At the white desk, however, I sat down with a pen instead of a pencil, and a stenographer pad. Green paper instead of beige. Narrow ruled. I remember the smell of the wood desk, the bedroom door shut firmly, and me ensconced in the corner. With blank paper and the whole world waiting.

To be honest though, I don’t remember the emotions as clearly. I know there was the strong need for secrecy.  There was a sense of shame. There must have been a sense of wonder or joy. There must have been feelings of peace after writing. There must have been something that kept me coming back to the paper and pen but I can’t remember what that was.
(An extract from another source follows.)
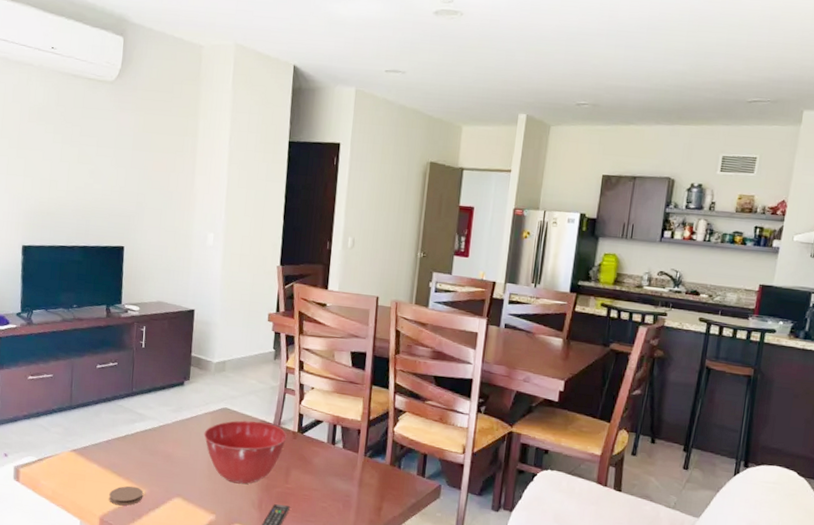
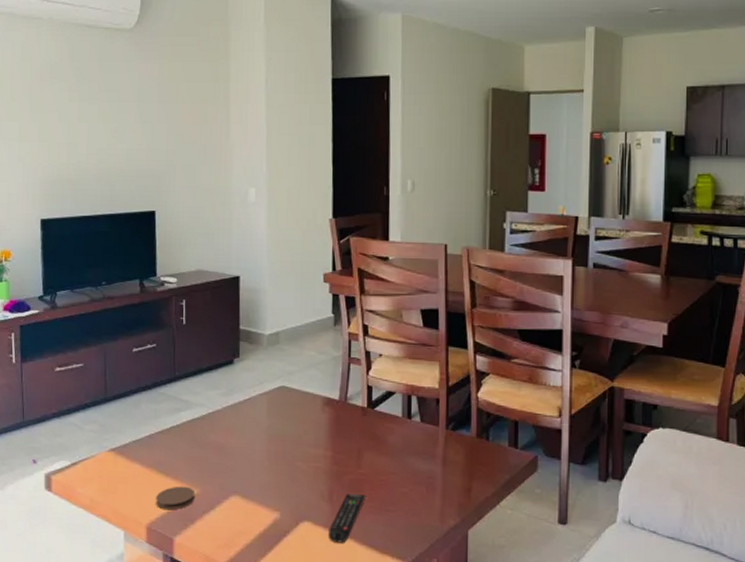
mixing bowl: present [204,420,288,484] -> none [260,398,356,474]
It makes me wonder what instilled the belief that what I was doing was wrong, or a waste of time, or something that would be ridiculed if others found out. I didn’t come from a family that would have ridiculed me. My mother told me I would never make a living at writing, but she never told me not to.

So when did I lose that fear of exposure? When did it feel okay to admit I was a writer? In this I mean, okay to let people other than my closest friends know. Mariane, Sue, (over 40 years of friendship and counting) my sister Holly. Not until my 30’s when I confessed to my husband and his excitement and encouragement and belief allowed me to think, maybe I can call myself a writer. He convinced me I could write ‘for real’.

It’s weird to me now, thinking about that question the other night, to realize I only remember shame and secrecy. To me that shows the power of writing. That it courses through you in spite of everything.

What about you? Where did you first write, and what emotions do you remember? For those of you who don’t consider yourself writers, do you remember where you were when you first formed letters and realized you could create words? We’re all writers in one way or another.